The White House budget office also didn’t respond to requests for comment Thursday about the increase or the worrying trajectory.
Analysts said presidents inherit the economy and policies of their predecessors — in Mr. Obama’s case, a recession and the ongoing Wall Street bailout — so the early debt figures don’t necessarily reflect the new administration.
But they also said Mr. Trump’s comments last year leave him open to the examination.
“The fact that we have now hit $1 trillion in additions to the total debt isn’t something he should be entirely accountable for, but it is a standard he put out there,” Ms. MacGuineas said.
What the president will have to answer for, she and other analysts said, is December’s tax cuts and January’s budget deal, which will combine for a hole trillions of dollars deeper than it would have been otherwise.
Brian Riedl, a senior fellow at the Manhattan Institute for Policy Research, said the tax and spending bills will add about $3 trillion to the debt, in addition to $10 trillion already baked in from previous government spending patterns.

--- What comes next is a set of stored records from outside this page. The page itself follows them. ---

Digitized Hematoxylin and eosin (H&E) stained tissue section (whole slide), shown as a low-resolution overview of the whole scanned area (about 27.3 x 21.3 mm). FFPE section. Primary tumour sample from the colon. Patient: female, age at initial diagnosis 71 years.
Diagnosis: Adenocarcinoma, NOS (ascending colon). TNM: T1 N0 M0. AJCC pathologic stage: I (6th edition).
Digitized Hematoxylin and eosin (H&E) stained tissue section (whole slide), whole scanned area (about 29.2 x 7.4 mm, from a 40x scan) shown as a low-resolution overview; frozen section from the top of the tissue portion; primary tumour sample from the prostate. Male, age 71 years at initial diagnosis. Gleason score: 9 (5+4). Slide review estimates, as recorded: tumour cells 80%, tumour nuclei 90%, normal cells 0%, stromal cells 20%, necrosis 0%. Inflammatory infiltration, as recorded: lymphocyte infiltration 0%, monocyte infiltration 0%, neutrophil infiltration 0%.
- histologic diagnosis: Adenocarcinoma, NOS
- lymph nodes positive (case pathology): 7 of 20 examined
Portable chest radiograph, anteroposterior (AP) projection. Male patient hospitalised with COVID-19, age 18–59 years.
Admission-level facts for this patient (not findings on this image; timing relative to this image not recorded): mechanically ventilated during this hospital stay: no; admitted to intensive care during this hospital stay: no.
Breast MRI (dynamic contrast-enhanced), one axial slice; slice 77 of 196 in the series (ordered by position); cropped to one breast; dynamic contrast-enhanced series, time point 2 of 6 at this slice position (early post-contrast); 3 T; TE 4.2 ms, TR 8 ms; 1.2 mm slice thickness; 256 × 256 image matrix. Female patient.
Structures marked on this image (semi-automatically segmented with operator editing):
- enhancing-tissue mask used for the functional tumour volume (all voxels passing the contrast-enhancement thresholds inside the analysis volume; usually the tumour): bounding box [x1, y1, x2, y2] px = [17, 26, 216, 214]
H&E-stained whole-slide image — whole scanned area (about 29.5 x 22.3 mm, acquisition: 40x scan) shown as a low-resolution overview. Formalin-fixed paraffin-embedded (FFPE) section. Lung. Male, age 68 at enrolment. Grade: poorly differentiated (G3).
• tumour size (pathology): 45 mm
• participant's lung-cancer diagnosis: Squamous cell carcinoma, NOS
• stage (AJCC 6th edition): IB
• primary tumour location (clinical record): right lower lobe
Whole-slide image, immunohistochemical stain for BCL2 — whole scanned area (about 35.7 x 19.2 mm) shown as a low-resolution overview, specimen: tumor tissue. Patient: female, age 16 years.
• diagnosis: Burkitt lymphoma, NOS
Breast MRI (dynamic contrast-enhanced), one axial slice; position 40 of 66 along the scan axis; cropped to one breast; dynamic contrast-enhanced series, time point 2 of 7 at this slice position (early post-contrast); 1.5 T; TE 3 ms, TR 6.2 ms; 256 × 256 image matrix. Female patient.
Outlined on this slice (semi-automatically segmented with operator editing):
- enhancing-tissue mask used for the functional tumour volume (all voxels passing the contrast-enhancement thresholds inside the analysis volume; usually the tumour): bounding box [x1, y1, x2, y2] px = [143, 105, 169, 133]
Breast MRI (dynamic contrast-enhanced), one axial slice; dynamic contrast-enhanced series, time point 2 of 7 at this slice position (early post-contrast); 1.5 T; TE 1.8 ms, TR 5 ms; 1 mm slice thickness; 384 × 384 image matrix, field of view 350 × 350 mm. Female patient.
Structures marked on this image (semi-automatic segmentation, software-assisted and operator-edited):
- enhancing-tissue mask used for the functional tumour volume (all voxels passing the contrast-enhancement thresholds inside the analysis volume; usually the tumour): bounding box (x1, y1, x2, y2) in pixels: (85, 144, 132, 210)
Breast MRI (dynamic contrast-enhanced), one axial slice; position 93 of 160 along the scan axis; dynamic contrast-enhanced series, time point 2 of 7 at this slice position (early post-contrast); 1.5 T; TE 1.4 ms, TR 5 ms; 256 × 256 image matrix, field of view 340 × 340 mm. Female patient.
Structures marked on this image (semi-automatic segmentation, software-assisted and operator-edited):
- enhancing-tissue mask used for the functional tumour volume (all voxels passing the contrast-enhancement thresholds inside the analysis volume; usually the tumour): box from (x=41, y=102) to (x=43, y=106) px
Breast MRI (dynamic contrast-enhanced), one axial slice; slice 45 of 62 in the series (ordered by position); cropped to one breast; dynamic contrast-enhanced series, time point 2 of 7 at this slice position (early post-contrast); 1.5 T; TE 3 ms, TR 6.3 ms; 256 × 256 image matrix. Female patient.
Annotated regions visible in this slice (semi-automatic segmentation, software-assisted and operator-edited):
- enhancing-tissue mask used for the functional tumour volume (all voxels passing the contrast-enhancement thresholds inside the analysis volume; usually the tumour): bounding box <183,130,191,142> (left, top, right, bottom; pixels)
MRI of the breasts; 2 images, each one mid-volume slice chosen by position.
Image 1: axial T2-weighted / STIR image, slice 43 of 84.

“I project the budget deficit will top $1 trillion by next year, and reach $2 trillion within a decade – or even approach a staggering $3 trillion if interest rates rise back to 1990s levels,” he said.
There’s little sense that anything will change.
Mr. Trump’s budget director has said the president won’t consider changes to Social Security or Medicare. And when House Speaker Paul D. Ryan suggested in December that the GOP would use the fast-track budget process to attempt those changes, his idea was quickly batted down by Senate Majority Leader Mitch McConnell.
Yet the consequences of inaction could be serious.
In an open Senate hearing last month about the security challenges facing the U.S., Director of National Intelligence Dan Coats called exploding red ink a “dire threat” to the country. That put it on par with problems such as international terrorism and cyber warfare.
The Congressional Budget Office regularly issues warning to Congress that debt will eventually begin to crowd out private investment and there could come a point at which others become reluctant to purchase U.S. government debt.
But new Federal Reserve Chairman Jerome Powell told Congress last month that’s “not this time, by a long shot.”
“There could come a time where the public, the global debt buying public would come to the view that we either weren’t prepared to honor our debts or we couldn’t service them. But we’re a long way from that,” he said.